Selected passage:
On October 22, 1950, Proclamation No. 210 suspending the privilege of the writ of habeas corpus was issued by the late President Quirino. Assailed before this Court in Montenegro vs. Castañeda and Balao 91 Phil. 882, as unconstitutional and unfounded, this Court said:

And we agree with the Solicitor General that in the light of the views of the United States Supreme Court thru Marshall, Taney and Story quoted with approval in Barcelon vs. Baker (5 Phil. 87, pp. 98 and 100) the authority to decide whether the exigency has arisen requiring suspension belongs to the President and 'his decision is final and conclusive' upon the courts and upon all other persons.

Information provided:

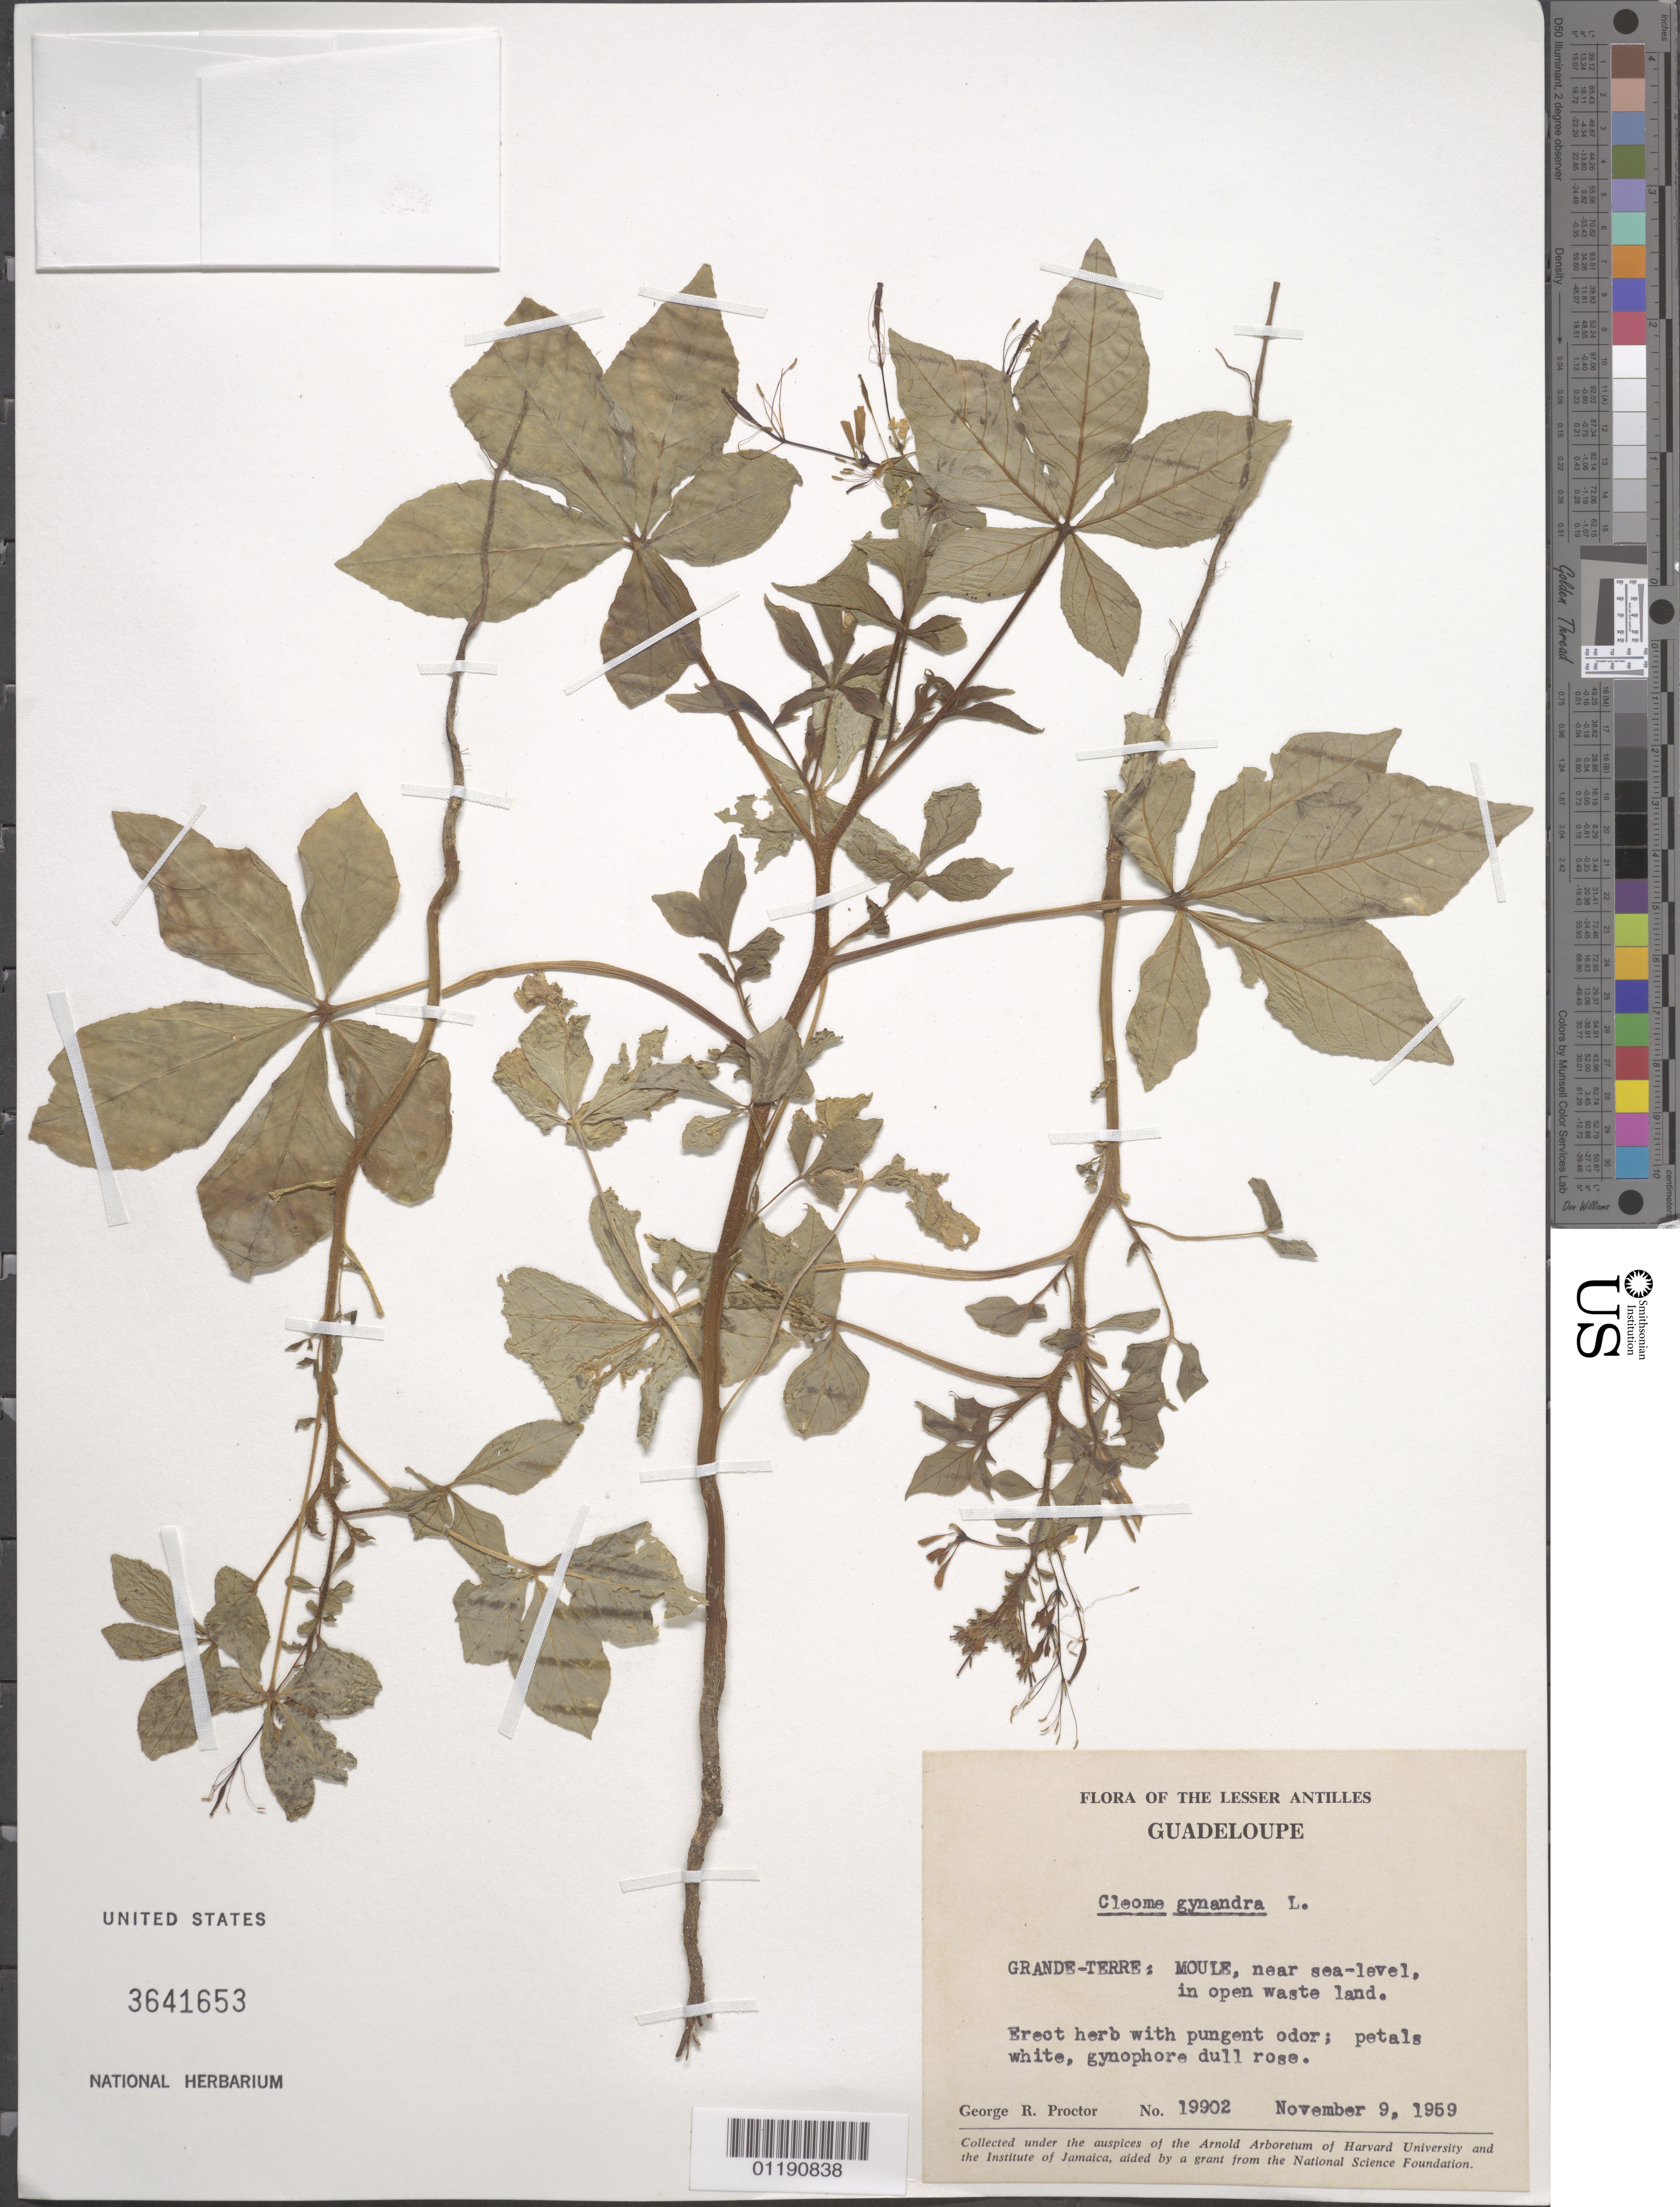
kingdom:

Problems:
1 > In the passage on the suspension of habeas corpus, do these statements agree with the text? (a) Proclamation No. 210 was issued on October 22, 1950. (b) The Court disagreed with the Solicitor General. (c) The authority to decide whether the exigency has arisen belongs to the courts.
2 > From the passage on the suspension of habeas corpus, output the stretch from "On October 22, 1950, Proclamation" through "all other persons.".

Answers to each task:
1 >
(a) Yes: "On October 22, 1950, Proclamation No. 210 suspending the privilege of the writ of habeas corpus was issued by the late President Quirino."
(b) No: "And we agree with the Solicitor General"
(c) No: "the authority to decide whether the exigency has arisen requiring suspension belongs to the President"

2 >
On October 22, 1950, Proclamation No. 210 suspending the privilege of the writ of habeas corpus was issued by the late President Quirino. Assailed before this Court in Montenegro vs. Castañeda and Balao 91 Phil. 882, as unconstitutional and unfounded, this Court said:

And we agree with the Solicitor General that in the light of the views of the United States Supreme Court thru Marshall, Taney and Story quoted with approval in Barcelon vs. Baker (5 Phil. 87, pp. 98 and 100) the authority to decide whether the exigency has arisen requiring suspension belongs to the President and 'his decision is final and conclusive' upon the courts and upon all other persons.